Fifteen years later, on Joe’s 30th birthday, some kid stole a woman’s purse at the bar where he was celebrating. Joe gave chase, trying to be a hero, to help a woman in distress. But so was another drunk, an off-duty cop. They got the purse back from the thief, then got into it over who’d done the good deed better. He shot my friend Joe dead.
Taxes
The question of whether we’re a tournament species or a pair-bonding one has to do with sex and violence, can be hard to talk about without some risk. So it finds a home in politics, which no one can shut up about.

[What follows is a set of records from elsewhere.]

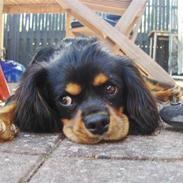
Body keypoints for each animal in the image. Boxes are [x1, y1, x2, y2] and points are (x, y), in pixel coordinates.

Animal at [0, 36, 181, 143]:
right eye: (65, 100)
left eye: (110, 88)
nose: (98, 123)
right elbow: (12, 104)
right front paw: (3, 122)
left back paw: (175, 91)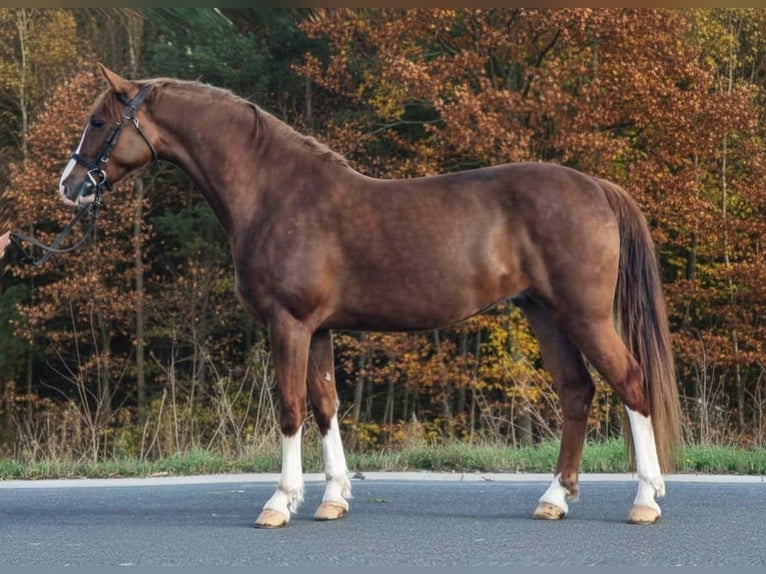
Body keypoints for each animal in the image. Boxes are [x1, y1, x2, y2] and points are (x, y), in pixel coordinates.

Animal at [58, 64, 681, 528]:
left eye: (98, 120)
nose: (68, 187)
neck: (274, 194)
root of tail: (596, 186)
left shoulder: (288, 323)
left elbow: (290, 408)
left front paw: (279, 502)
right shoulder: (319, 329)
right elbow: (326, 404)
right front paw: (333, 498)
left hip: (585, 315)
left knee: (631, 383)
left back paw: (645, 500)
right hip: (545, 314)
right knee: (577, 392)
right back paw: (554, 498)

The primary determining factor of status in the American hierarchy is money. And one great dampener that prevents a pure financial hierarchy from seizing what we still possess of our lives and liberties is democracy. One stroke of genius is the privacy of a person’s vote. That means that it might be promised, bought and sold, but never with certainty.
Taxes are another dampener, intended to fund the state, but also to protect us from an absolute financial tournament scenario. Some say the financial hierarchy needs to be dampened more than it is to protect and encourage the people lower on the pyramid, who are just trying to live tolerable lives and raise their children. Others say that the tournament of billionaires and their properties is the engine that keeps us alive, fed, entertained and motivated.
Every so often we take those positions with their streamers and bunting of rhetoric and data and emotion to the altar of the ballot box, and await the results.
Which are we?
So are we from a tournament or a pair-bonding species? This seems to be an area where we’re right on the razor’s edge. Most societies favor monogamy. But the apex hotties of either sex play the field and regularly remarry in a way that looks like a tournament species. And there’s a cross-cultural tendency to see men as disposable, and women as property.
This question of tournament or pair-bonding is one of a few deeply undecided, important questions about human beings. Others include: Are we good or evil? Are we smart or dumb? Are we doomed or destined for greatness? Are we holy or bestial? Are we self-determined or preprogrammed?
The last incredible indeterminacy applies to all the others: Is it up to us at all? It’s something we’re still discovering or deciding, together.
Selected biography
Robert Sapolsky’s secretly subversive A Primate's Memoir: A Neuroscientist's Unconventional Life Among the Baboons
John Krakauer’s Under the Banner of Heaven
Interesting that you brought up Patton. I think a real change in expectations of American culture came during WW2 when Patton was publicly pilloried and forced to apologize to the grunts he slapped for being in evacuation hospitals with "battle fatigue" and "exhaustion" rather than on the front lines. It didn't end well for society. Of course, the "gutless bastard" he tried to ass-kick out of the hospital tent turned out to have a malarial fever, and pulling a service pistol on a subordinate probably isn't a good look outside of an NKVD blocking detachment, but it seems like a huge moment in cultural history, especially in the 1940s.